__EXERCISE BRIEF__: Extract the lines below word for word, leaving out the pictures.

__DATASET EXCERPT__:
····················

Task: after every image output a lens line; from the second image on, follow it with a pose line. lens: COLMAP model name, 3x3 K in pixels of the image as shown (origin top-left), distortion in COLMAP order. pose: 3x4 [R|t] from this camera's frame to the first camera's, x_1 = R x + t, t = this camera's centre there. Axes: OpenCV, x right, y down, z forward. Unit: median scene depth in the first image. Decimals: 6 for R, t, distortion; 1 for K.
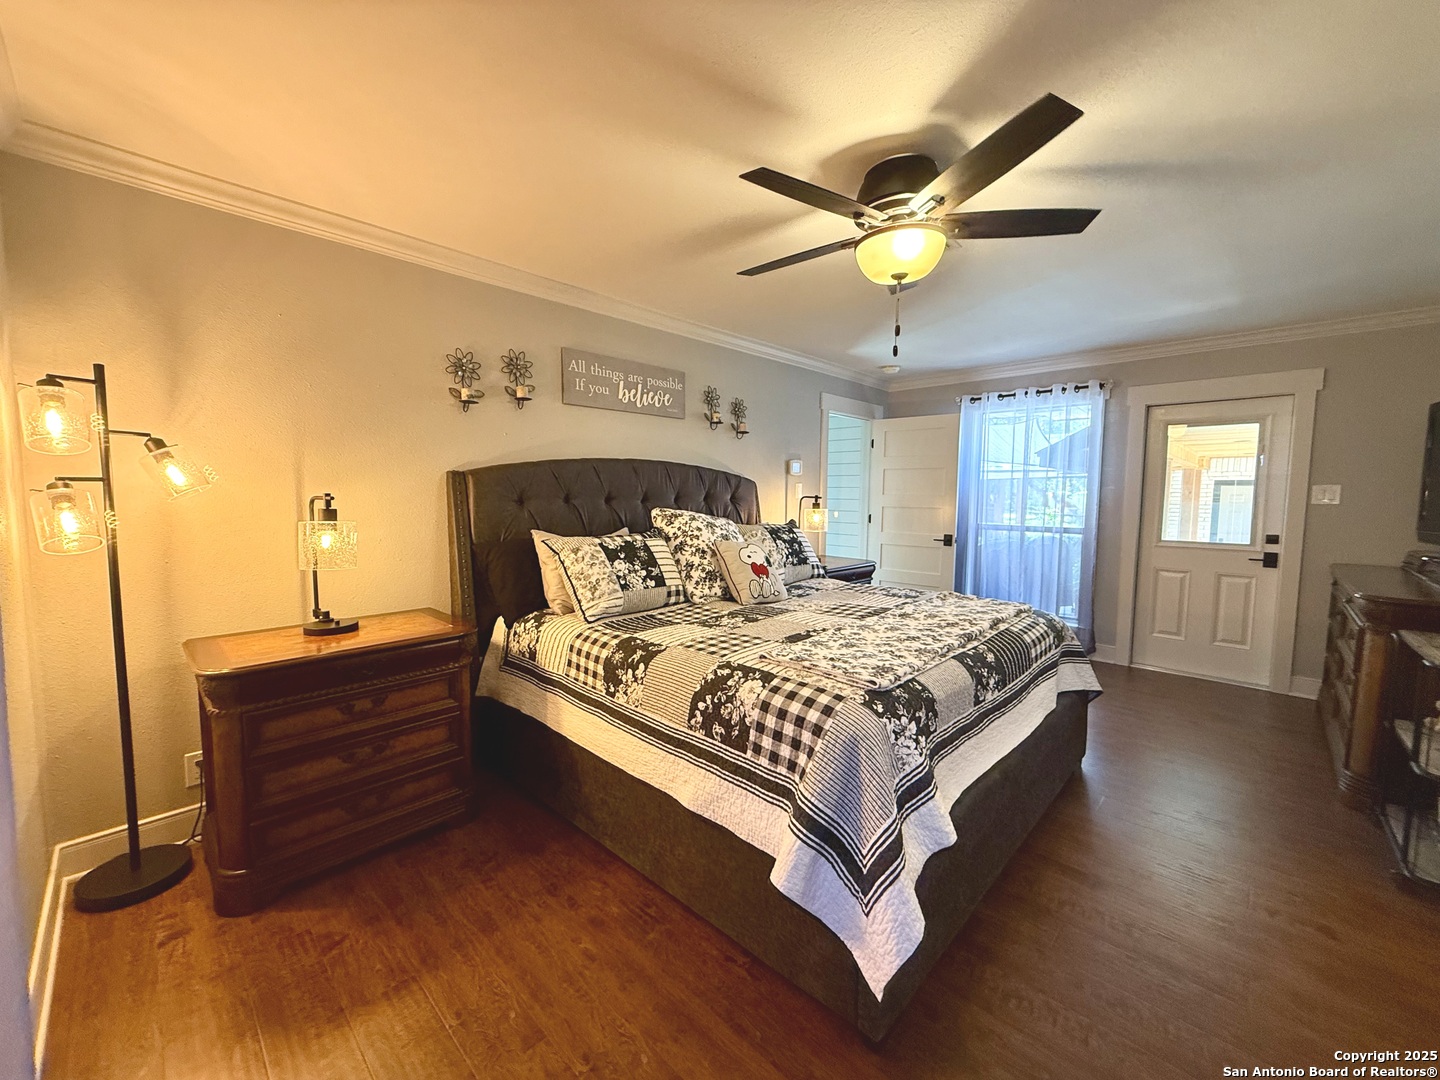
lens RADIAL K [[576.4, 0, 730.6], [0, 576.4, 536.9], [0, 0, 1]] dist [-0.001915, -0.000066]
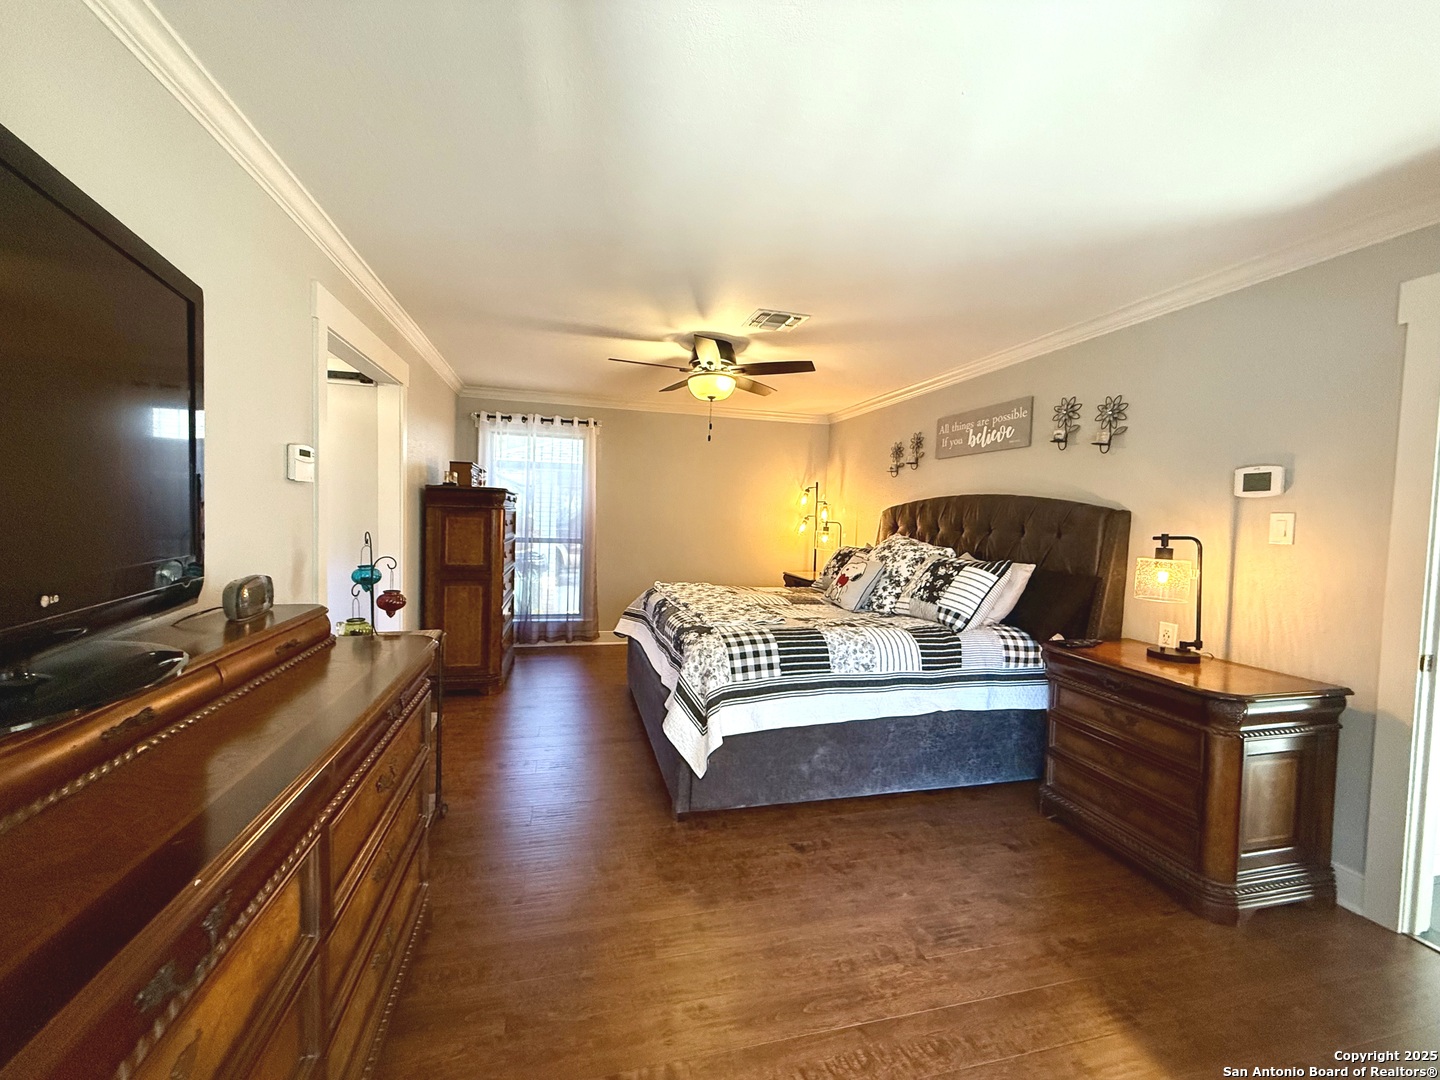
lens RADIAL K [[576.4, 0, 722.3], [0, 576.4, 539.0], [0, 0, 1]] dist [-0.001915, -0.000066]
pose [[-0.524562, 0.002141, -0.851370, 1.015373], [-0.112652, 0.991030, 0.071901, -0.073888], [0.843887, 0.133625, -0.519615, 1.150419]]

····················

__RESPONSE AREA__:
Task: after every image output a lens line; from the second image on, follow it with a pose line. lens: COLMAP model name, 3x3 K in pixels of the image as shown (origin top-left), distortion in COLMAP order. pose: 3x4 [R|t] from this camera's frame to the first camera's, x_1 = R x + t, t = this camera's centre there. Axes: OpenCV, x right, y down, z forward. Unit: median scene depth in the first image. Decimals: 6 for R, t, distortion; 1 for K.
lens RADIAL K [[576.4, 0, 730.6], [0, 576.4, 536.9], [0, 0, 1]] dist [-0.001915, -0.000066]
lens RADIAL K [[576.4, 0, 722.3], [0, 576.4, 539.0], [0, 0, 1]] dist [-0.001915, -0.000066]
pose [[-0.524562, 0.002141, -0.851370, 1.015373], [-0.112652, 0.991030, 0.071901, -0.073888], [0.843887, 0.133625, -0.519615, 1.150419]]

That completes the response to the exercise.